> **What to do**
Find "ring dip: (148, 462)" and "pinky tip: (140, 498)" in the records below. Copy the lines holding them and every line between, exactly, and no others.

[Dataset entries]

^^^^^^^^

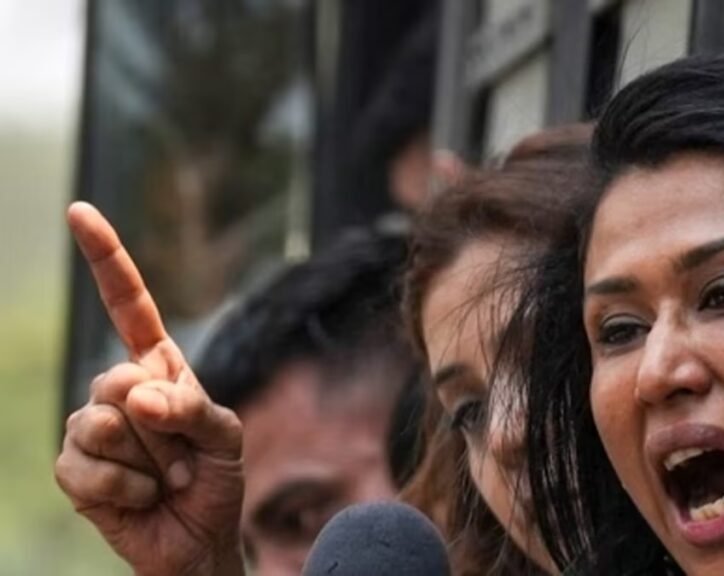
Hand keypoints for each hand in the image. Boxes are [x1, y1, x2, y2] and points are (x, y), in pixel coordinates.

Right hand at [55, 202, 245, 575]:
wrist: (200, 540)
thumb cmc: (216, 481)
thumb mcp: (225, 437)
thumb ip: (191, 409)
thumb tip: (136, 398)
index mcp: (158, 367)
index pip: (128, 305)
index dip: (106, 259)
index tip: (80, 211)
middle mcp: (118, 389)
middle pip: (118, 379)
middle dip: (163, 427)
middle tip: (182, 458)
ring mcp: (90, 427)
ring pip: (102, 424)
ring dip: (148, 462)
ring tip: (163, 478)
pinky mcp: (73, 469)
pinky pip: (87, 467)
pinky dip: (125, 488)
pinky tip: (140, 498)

^^^^^^^^

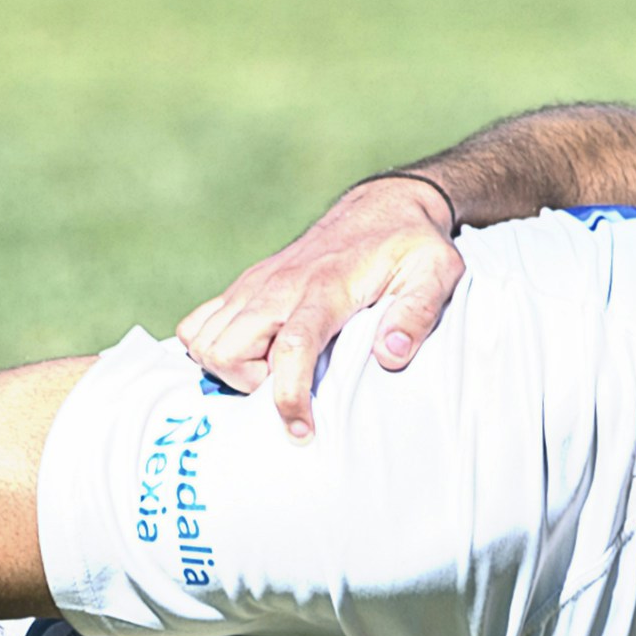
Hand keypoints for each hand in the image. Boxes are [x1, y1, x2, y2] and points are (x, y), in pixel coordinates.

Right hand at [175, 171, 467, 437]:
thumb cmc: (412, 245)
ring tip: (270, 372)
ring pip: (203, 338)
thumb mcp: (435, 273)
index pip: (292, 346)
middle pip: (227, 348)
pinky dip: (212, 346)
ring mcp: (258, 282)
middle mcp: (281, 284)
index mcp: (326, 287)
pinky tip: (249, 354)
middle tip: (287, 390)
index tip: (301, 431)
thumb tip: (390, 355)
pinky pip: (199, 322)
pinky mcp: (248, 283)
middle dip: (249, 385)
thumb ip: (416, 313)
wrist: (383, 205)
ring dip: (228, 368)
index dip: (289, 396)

^^^^^^^^

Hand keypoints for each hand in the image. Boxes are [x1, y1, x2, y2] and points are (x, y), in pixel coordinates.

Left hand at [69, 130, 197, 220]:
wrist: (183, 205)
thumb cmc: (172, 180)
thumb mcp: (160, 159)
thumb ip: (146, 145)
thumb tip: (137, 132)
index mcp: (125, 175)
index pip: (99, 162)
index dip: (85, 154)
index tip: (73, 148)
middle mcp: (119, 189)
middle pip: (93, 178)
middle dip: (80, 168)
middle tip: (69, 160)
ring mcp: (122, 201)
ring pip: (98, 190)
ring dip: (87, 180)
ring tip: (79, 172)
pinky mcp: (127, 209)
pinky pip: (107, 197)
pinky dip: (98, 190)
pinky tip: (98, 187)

^^^^^^^^

> **The completed task**
ring dip: (148, 462)
ring tip: (163, 478)
pinky mcp: (73, 469)
pinky pip: (87, 467)
pinky dip: (125, 488)
pinky tip: (140, 498)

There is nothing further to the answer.